━━━━━ Source material ━━━━━

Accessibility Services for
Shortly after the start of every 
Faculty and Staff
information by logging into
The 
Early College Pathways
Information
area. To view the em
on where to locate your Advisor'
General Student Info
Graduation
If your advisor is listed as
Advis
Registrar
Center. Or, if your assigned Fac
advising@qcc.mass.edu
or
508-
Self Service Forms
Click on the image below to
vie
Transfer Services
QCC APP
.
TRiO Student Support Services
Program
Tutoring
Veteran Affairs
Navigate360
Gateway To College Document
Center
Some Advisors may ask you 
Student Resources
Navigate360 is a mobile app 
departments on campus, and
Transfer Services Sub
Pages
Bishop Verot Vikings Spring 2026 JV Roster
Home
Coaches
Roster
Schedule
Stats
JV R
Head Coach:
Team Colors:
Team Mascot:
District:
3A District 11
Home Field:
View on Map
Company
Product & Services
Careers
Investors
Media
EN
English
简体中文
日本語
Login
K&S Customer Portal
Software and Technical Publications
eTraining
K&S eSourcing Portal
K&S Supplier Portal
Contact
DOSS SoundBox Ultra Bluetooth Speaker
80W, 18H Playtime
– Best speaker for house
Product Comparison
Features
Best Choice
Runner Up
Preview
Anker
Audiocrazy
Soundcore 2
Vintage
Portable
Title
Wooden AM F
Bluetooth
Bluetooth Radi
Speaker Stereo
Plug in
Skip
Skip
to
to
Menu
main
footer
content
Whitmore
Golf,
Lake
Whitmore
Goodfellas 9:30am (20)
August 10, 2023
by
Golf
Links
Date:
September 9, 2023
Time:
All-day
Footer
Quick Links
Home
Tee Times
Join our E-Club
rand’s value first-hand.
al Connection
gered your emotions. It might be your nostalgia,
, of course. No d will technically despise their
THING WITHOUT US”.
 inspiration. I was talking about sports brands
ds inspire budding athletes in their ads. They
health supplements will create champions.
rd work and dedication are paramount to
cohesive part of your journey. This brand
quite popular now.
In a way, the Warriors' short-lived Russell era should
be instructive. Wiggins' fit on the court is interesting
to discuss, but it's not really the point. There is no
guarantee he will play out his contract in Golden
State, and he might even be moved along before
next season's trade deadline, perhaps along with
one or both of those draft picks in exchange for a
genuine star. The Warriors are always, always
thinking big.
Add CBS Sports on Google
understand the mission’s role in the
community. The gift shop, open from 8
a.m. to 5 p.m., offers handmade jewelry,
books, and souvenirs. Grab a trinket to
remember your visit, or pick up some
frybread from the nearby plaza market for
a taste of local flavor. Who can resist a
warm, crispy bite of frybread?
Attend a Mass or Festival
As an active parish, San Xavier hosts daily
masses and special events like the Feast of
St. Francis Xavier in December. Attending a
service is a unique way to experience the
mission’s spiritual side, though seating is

━━━━━

◆ What is required ◆
Please go line by line through the records above, copying each one that holds the string "your".

◆ Answer to this problem ◆
on where to locate your Advisor'
If your advisor is listed as
Center. Or, if your assigned Fac
gered your emotions. It might be your nostalgia,
cohesive part of your journey. This brand
remember your visit, or pick up some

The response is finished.